Früher war eine Konsole ein Möbelstück im Flur. Heute ist es das Reizwort einer Generation von Computerspielern, die ohne ihre soge- nannten Spielkonsolen à la »Playstation« oder »wii« nicht mehr leben können. Vor allem Fantasie-Rollenspiele boomen: Man wird sein eigener Spielkamerad auf der Jagd nach dem verlorenen Ich.
Der Klassik-Pianist Benyamin Nuss hat nun die Musik des wohl berühmtesten Abendteur-Computerspiels »Final Fantasy« für sein Instrument arrangieren lassen und debütiert damit auf CD und im Konzertsaal. So positioniert er sich als Klavierkünstler clever in der Entertainment-Welt von heute. Und rehabilitiert gleichzeitig ein Genre, das es sonst klischeehaft meist nur in Verbindung mit paramilitärisch-pubertierenden Amokläufern an Schulen ins Feuilleton schafft: Computerspiele.

Kurze Übung 1 — Schreiben Sie den Seitenauszug über die Klavierfassung der »Final Fantasy«-Musik vollständig und wortgetreu ab.
Der Seitenauszug und die Datensätze sind voneinander unabhängiges Material.

(Datensatzauszug)
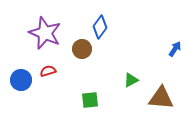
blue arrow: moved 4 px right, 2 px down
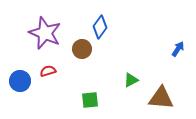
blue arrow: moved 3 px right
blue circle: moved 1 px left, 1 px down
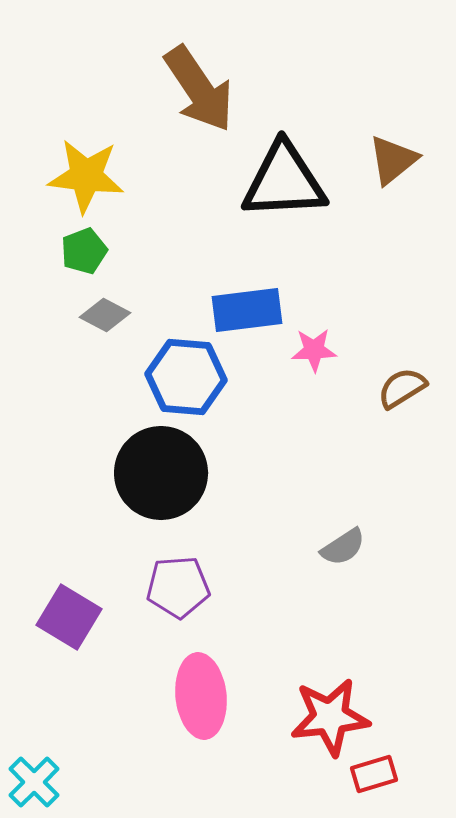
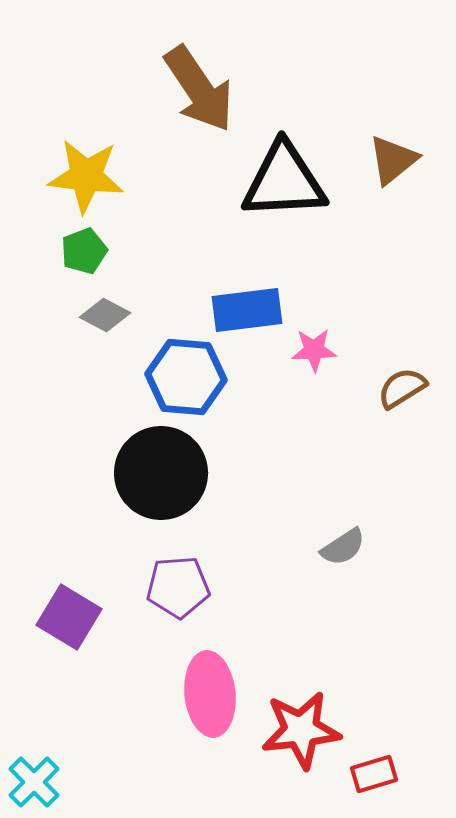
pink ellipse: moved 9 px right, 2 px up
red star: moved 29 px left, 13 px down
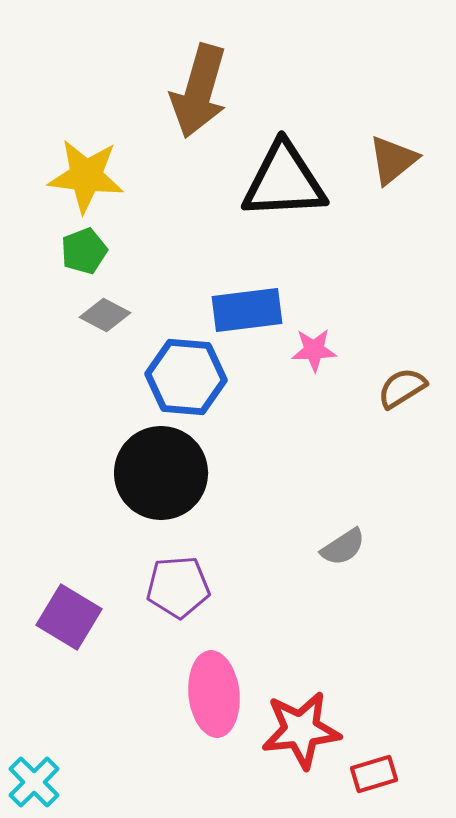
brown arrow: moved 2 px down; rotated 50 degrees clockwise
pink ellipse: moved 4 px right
--
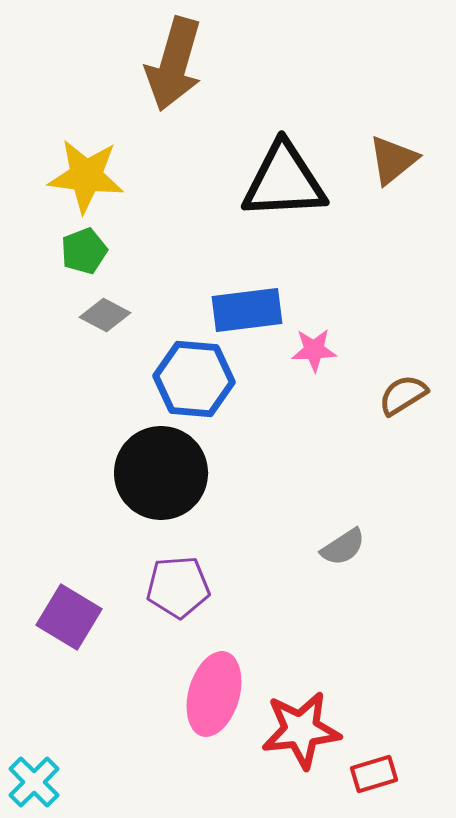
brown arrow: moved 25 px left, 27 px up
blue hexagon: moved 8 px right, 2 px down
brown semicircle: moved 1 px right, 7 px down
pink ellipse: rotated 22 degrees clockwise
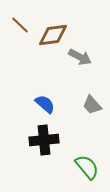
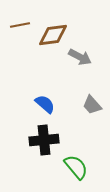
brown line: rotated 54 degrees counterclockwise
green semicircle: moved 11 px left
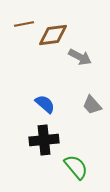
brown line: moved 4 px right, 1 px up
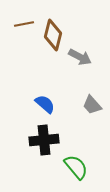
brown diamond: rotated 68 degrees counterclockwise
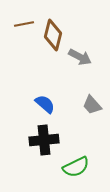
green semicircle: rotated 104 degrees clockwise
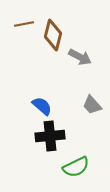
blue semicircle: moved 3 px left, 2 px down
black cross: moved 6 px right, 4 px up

Kurze Übung 2 — Aktualisieren Sie in den Datensätzen die Zeilen, beginnend mit der Zeile mit „blue arrow: moved 4 px right, 2 px down“ und weiter bis einschließlich der Zeile mit „red star: moved 29 px left, 13 px down“, indem Sie „blue“ durch „cyan“ ersetzen und alles andere unverändert lassen. Geben Sie nur diese Zeilen aus und lassen Sie die Bilder weg.

Schriftliche Lösung 1 —
Früher war eine Konsole ein Möbelstück im Flur. Heute ist es das Reizwort einer Generation von Computerspielern, die ohne ihre soge- nannten Spielkonsolen à la »Playstation« oder »wii« nicht mehr leben können. Vor allem Fantasie-Rollenspiele boomen: Man wird sein eigener Spielkamerad auf der Jagd nach dem verlorenen Ich.
Der Klassik-Pianist Benyamin Nuss hat nun die Musik des wohl berühmtesten Abendteur-Computerspiels »Final Fantasy« für sein Instrument arrangieren lassen und debütiert damit auf CD und im Konzertsaal. So positioniert er sich als Klavierkünstler clever in der Entertainment-Welt von heute. Und rehabilitiert gleichzeitig ein Genre, das es sonst klischeehaft meist nur in Verbindung mit paramilitärisch-pubertierenden Amokläufern an Schulen ins Feuilleton schafft: Computerspiele.

Schriftliche Lösung 2 —
cyan arrow: moved 4 px right, 2 px down
cyan arrow: moved 3 px right
cyan circle: moved 1 px left, 1 px down
pink ellipse: moved 9 px right, 2 px up
red star: moved 29 px left, 13 px down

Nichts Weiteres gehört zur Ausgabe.